Stiamo parlando di Sherin Khankan, primo imam donna della Scandinavia che, con un’altra donna imam, ha dato vita alla Mariam Mosque nella città danese. Un luogo aperto alle donne, dove i riti vengono officiati da donne, ma pronto ad ospitare, naturalmente, anche esponenti dell’altro sesso. Diversi matrimoni sono già stati celebrati al suo interno e una carta matrimoniale di sei pagine governa la filosofia del luogo, a base di principi inviolabili: la poligamia non è un’opzione; le donne hanno il diritto di divorziare; un matrimonio sarà annullato se viene commessa violenza psicologica o fisica; e, in caso di divorzio, le donne avranno pari diritti sui bambini. La sua storia comincia in un’infanzia accompagnata da una madre finlandese di religione cristiana e un padre siriano di religione islamica che la crescono secondo i valori di entrambe le realtà cui appartengono, ma sempre con un grande rispetto per la donna e le sue libertà.

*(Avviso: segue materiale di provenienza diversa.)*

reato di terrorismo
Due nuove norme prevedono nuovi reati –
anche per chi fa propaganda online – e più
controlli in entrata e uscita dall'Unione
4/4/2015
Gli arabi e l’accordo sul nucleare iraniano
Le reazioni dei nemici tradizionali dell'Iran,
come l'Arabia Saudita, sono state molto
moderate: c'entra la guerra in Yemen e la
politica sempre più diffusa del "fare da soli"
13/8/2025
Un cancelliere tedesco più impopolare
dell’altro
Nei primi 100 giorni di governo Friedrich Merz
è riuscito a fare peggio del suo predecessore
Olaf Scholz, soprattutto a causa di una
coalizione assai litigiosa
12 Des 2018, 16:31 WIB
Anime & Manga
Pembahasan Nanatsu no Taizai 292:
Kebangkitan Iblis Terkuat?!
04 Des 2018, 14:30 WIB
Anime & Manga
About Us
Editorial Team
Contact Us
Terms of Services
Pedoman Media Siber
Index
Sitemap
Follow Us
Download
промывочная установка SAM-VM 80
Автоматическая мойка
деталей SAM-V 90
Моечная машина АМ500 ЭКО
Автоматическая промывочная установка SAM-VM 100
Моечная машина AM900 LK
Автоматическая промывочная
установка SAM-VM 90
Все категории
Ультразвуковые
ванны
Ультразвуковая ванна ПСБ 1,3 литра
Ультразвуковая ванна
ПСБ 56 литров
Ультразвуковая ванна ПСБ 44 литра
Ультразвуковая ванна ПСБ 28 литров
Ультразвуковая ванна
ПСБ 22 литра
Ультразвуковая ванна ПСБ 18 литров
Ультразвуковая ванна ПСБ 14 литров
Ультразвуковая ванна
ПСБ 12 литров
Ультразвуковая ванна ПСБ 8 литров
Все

A dare spazio a un islam al femminile non è la sola: in Cina ci sono state imam donne dal 19° secolo, in Inghilterra esistono già realtà condotte al femminile e la moschea di Copenhagen si inserisce in un movimento mondiale piuttosto vasto, che fa riferimento a un Islam spirituale, moderno con l’idea di dare voce a una realtà alternativa, senza delegittimare le altre.
Ecco, proprio su questa voce alternativa la regista danese Marie Skovgaard ha deciso di girare un film. Il risultato è The Reformist, un lungometraggio dedicato a Sherin, “femminista rivoluzionaria”, come la definisce lei. Imam e regista entrano in un contatto profondo, mossa da curiosità e da quella deformazione professionale dei cacciatori di storia la seconda, interessata a vedere cosa sarebbe venuto fuori la prima. Così comincia da subito una collaborazione e il piccolo nucleo di fedeli intorno alla Moschea Mariam consente a Marie di partecipare ai loro incontri e filmare. Le cose si complicano un pochino con l’allargamento dei partecipanti, ma Marie non perde mai il contatto con quella realtà. Ne viene fuori un film documentario che pone l’accento sul presente, non tanto sulla vita di Sherin, piuttosto sul bisogno delle donne di avere accesso a un luogo come quello. O forse della forza di una donna capace di cambiare lo status quo.